Gibbs Knotts is dean of the School of Humanities and Social Sciences at the College of Charleston. He joined the Department of Political Science as department chair in 2012 and served in this role from 2012 to 2019. Knotts teaches undergraduate courses in American politics and graduate courses in the public administration program. He has published works on political participation, southern politics, public administration, and the scholarship of teaching and learning.

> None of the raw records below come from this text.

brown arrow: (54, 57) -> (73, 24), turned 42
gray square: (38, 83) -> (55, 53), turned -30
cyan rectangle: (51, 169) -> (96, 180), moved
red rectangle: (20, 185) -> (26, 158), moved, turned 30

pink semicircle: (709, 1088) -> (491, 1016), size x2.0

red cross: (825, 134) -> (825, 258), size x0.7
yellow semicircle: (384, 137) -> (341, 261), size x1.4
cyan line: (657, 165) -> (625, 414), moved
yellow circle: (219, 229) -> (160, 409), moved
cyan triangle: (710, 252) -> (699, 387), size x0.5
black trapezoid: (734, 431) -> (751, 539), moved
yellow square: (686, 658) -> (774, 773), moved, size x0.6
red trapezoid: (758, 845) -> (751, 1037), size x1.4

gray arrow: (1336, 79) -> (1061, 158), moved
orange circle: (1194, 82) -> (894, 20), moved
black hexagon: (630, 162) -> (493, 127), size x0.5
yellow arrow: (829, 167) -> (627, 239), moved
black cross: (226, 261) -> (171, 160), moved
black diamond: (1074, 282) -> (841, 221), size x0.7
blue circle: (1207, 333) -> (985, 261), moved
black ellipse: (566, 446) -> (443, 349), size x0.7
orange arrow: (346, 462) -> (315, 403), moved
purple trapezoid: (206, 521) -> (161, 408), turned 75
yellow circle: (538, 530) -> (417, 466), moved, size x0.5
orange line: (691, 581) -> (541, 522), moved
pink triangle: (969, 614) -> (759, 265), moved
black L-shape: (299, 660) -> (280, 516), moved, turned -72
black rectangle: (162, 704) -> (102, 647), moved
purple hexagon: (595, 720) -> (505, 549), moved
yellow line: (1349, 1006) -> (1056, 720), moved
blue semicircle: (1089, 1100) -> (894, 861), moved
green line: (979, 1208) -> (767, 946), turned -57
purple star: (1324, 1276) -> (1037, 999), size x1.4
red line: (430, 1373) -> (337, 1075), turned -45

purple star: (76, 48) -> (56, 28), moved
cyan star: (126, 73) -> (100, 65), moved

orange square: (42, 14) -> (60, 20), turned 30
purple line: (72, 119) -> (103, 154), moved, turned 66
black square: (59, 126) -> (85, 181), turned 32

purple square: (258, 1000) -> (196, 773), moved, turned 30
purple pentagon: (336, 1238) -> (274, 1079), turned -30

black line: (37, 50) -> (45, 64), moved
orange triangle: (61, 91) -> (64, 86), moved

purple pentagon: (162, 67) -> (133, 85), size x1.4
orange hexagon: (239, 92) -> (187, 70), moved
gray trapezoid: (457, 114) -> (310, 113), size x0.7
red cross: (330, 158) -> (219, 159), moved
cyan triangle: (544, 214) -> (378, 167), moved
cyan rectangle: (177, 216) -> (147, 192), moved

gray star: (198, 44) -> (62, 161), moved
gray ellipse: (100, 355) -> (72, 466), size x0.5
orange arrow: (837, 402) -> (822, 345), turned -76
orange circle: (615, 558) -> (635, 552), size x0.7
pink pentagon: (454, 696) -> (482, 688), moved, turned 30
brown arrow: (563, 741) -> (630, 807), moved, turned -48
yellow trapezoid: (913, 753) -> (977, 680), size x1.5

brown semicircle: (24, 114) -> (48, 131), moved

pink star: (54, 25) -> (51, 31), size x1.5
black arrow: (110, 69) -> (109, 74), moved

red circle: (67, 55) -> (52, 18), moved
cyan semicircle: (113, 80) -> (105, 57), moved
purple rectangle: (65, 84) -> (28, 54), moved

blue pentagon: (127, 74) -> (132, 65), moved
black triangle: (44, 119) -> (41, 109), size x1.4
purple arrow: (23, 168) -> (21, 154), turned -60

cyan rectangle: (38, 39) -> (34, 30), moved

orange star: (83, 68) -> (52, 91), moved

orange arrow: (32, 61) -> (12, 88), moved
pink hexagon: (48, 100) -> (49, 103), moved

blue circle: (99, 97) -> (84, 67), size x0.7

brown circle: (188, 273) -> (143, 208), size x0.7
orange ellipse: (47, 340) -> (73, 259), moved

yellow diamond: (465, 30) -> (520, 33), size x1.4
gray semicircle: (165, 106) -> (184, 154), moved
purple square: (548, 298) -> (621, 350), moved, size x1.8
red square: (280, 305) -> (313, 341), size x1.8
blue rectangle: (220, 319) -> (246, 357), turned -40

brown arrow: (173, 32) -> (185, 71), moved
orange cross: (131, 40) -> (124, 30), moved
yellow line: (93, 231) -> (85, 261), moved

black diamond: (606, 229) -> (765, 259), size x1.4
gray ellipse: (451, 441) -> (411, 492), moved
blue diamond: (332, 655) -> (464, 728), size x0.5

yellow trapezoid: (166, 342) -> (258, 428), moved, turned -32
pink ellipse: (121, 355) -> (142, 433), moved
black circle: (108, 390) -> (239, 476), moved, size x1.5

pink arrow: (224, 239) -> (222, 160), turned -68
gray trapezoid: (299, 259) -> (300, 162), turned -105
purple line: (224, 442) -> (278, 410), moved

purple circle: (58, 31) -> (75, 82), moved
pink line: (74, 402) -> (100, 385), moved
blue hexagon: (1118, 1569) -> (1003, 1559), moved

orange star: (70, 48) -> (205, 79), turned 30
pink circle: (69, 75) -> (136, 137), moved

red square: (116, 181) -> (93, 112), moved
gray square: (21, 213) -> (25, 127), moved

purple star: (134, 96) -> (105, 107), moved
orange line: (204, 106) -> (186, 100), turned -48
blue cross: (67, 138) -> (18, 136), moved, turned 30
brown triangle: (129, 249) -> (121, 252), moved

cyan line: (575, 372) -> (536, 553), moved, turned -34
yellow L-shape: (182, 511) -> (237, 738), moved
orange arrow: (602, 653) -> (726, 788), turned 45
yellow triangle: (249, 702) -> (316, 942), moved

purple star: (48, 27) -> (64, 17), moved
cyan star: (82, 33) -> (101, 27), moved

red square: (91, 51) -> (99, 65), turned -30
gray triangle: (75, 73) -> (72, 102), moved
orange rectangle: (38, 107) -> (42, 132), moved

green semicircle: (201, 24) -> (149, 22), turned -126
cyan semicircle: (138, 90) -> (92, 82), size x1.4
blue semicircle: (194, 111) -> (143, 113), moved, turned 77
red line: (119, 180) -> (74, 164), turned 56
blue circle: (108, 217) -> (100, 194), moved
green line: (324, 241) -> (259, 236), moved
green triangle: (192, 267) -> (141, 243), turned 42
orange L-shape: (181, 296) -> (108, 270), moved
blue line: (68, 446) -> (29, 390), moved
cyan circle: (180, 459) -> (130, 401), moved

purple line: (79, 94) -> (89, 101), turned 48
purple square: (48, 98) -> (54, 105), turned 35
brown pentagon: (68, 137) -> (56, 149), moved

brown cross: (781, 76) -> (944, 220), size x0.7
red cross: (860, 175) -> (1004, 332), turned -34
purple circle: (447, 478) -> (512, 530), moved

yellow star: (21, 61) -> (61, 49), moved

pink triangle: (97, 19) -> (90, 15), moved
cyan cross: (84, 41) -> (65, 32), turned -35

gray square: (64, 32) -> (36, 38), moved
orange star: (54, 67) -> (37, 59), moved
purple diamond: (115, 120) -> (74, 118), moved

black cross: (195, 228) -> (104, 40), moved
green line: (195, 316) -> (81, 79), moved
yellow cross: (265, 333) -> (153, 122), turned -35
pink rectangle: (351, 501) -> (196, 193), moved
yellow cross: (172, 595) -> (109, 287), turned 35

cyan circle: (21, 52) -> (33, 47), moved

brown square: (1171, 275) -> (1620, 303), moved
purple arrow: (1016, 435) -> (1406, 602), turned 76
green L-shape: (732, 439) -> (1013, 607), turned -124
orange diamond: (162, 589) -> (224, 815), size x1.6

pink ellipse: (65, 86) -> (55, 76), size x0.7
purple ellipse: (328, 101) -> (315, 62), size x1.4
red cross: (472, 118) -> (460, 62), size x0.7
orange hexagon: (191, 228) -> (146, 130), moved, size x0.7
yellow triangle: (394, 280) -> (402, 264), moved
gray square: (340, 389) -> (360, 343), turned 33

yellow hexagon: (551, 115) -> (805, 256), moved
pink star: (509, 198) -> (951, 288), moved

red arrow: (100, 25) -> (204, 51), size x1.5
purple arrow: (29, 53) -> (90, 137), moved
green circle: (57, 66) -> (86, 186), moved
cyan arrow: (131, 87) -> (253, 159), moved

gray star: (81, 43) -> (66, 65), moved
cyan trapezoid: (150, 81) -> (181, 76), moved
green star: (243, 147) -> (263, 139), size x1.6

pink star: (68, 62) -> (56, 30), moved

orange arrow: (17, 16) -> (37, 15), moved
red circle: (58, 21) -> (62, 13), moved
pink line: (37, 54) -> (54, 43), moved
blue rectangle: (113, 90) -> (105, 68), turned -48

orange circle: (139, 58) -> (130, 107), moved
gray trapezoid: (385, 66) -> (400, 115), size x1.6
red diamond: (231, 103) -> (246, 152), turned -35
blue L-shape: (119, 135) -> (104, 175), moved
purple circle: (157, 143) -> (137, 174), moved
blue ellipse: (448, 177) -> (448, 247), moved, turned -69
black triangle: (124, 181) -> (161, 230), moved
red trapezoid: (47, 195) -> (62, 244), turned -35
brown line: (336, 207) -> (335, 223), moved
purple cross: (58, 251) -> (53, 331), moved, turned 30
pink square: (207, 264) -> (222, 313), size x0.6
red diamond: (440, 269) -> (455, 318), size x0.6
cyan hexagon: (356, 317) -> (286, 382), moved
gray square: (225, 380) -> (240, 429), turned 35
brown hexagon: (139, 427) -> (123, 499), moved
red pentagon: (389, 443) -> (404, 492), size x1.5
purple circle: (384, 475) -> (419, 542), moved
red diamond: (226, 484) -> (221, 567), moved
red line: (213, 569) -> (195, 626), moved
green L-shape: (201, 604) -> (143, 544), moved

Articles have appeared in outlets including the Journal of Politics, Public Administration Review, Political Research Quarterly, the American Review of Public Administration, State Politics and Policy Quarterly, PS: Political Science and Politics, Social Science Quarterly, Southern Cultures, Southeastern Geographer and Social Forces. His most recent book, First in the South: Why South Carolina’s Presidential Primary Matters (University of South Carolina Press, 2020), was co-written with Dr. Jordan Ragusa. Knotts received the College of Charleston’s Distinguished Research Award in 2017.

Vince Benigni
Vince Benigni

Vince Benigni is a professor of strategic communication at the College of Charleston. He has four decades of experience in mass media and strategic communication. He has taught a variety of courses in those fields as a professor of communication to both undergraduate and graduate students. He has also written a number of guest columns that have appeared in various news outlets.